> Excerpt from a dataset
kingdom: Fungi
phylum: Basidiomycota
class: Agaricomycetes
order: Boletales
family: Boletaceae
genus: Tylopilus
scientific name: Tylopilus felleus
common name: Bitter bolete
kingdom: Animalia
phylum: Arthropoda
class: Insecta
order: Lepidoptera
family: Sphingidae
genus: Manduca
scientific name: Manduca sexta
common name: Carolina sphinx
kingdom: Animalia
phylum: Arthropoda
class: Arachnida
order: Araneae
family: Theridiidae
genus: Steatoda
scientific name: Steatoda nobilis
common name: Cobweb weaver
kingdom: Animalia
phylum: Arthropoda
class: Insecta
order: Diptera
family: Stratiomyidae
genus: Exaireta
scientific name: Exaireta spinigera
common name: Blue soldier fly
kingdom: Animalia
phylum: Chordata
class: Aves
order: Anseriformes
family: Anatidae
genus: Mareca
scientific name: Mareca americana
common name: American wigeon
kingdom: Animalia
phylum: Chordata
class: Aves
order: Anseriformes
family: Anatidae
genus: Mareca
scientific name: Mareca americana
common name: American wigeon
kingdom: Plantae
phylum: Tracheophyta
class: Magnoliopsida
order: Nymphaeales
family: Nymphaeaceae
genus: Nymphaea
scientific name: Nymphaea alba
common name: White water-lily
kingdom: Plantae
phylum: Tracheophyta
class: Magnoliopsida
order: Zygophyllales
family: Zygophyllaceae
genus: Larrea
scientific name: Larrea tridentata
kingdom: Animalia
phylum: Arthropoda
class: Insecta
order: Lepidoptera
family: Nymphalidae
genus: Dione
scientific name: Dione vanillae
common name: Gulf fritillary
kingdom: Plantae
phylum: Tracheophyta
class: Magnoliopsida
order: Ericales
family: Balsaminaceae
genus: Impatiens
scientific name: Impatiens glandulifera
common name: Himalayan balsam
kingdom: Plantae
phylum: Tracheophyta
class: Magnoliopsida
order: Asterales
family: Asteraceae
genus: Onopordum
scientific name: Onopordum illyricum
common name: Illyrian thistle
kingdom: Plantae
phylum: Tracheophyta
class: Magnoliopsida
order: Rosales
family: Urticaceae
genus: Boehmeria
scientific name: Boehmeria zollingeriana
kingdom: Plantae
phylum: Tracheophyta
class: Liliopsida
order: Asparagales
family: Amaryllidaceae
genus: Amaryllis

> CHALLENGE
Locate each line in the entries above that contains the word "common", and copy every such line.

> SOLUTION
common name: Bitter bolete
common name: Carolina sphinx
common name: Cobweb weaver
common name: Blue soldier fly
common name: American wigeon
common name: American wigeon
common name: White water-lily
common name: Gulf fritillary
common name: Himalayan balsam
common name: Illyrian thistle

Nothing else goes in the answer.